# Your objective
Lines with the string "밸런싱은" in the data below: report how many there are, and write nothing but the number.

Pictures paired with source code
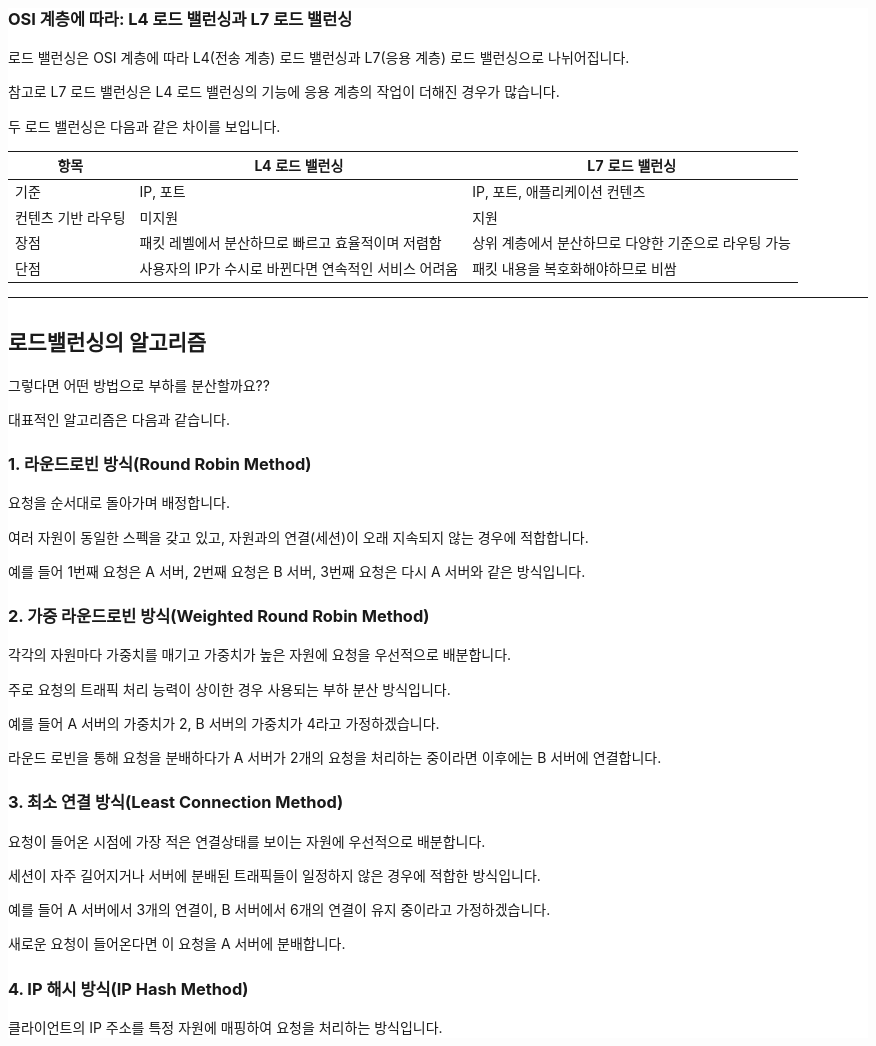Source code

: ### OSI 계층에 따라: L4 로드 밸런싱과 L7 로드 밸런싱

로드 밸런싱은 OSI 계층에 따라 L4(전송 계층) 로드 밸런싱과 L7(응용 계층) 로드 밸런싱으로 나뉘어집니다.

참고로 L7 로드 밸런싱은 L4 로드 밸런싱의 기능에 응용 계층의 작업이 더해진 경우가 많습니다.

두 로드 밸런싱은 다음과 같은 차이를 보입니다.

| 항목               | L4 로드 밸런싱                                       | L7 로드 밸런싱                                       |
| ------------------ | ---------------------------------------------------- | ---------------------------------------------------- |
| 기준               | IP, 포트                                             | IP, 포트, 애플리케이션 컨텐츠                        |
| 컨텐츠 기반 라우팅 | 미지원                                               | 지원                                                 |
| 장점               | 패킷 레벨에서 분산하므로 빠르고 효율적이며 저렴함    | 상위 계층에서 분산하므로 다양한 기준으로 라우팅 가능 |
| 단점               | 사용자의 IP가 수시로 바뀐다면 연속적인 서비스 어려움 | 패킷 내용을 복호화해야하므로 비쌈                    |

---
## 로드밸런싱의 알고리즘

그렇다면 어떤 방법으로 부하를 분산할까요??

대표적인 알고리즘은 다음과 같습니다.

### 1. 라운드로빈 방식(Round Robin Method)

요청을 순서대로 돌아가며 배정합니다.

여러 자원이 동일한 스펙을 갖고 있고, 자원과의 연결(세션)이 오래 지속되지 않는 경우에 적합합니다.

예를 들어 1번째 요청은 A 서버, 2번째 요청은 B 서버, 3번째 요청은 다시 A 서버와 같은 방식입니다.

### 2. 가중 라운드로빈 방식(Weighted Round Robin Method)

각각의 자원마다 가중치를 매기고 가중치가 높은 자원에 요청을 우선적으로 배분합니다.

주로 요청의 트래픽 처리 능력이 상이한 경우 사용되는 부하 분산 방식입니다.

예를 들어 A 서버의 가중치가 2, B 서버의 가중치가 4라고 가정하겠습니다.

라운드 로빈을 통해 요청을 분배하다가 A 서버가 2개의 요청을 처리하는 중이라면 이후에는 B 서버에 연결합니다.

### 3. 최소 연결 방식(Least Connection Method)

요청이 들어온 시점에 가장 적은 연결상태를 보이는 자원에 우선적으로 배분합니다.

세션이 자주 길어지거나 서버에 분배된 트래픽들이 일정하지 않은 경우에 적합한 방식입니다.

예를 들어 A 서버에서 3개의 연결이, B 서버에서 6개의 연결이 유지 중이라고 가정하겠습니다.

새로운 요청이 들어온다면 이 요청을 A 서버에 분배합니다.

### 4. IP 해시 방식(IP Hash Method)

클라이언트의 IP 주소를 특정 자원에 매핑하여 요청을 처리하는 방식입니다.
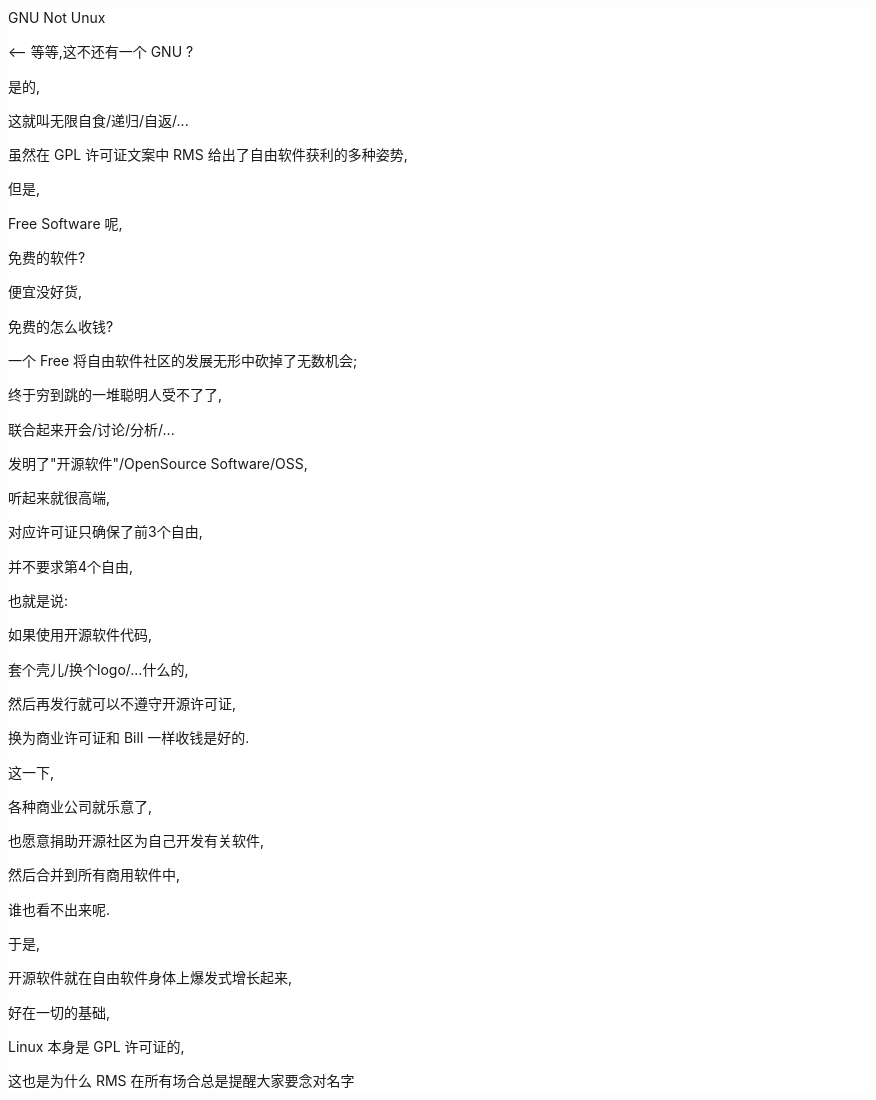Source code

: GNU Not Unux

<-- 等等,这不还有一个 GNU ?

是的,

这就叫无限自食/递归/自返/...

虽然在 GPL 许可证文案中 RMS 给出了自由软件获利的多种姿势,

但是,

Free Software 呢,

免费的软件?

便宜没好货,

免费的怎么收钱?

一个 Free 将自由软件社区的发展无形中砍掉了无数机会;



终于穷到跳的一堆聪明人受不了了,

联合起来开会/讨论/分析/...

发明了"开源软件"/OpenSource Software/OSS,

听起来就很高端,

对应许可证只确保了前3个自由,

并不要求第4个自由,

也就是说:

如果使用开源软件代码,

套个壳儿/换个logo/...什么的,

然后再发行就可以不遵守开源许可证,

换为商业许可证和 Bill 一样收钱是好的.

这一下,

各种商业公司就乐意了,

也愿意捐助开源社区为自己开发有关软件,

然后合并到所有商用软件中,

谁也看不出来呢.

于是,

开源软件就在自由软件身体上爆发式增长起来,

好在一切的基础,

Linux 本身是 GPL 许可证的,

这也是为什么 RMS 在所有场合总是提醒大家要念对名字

# Reply to the exercise
3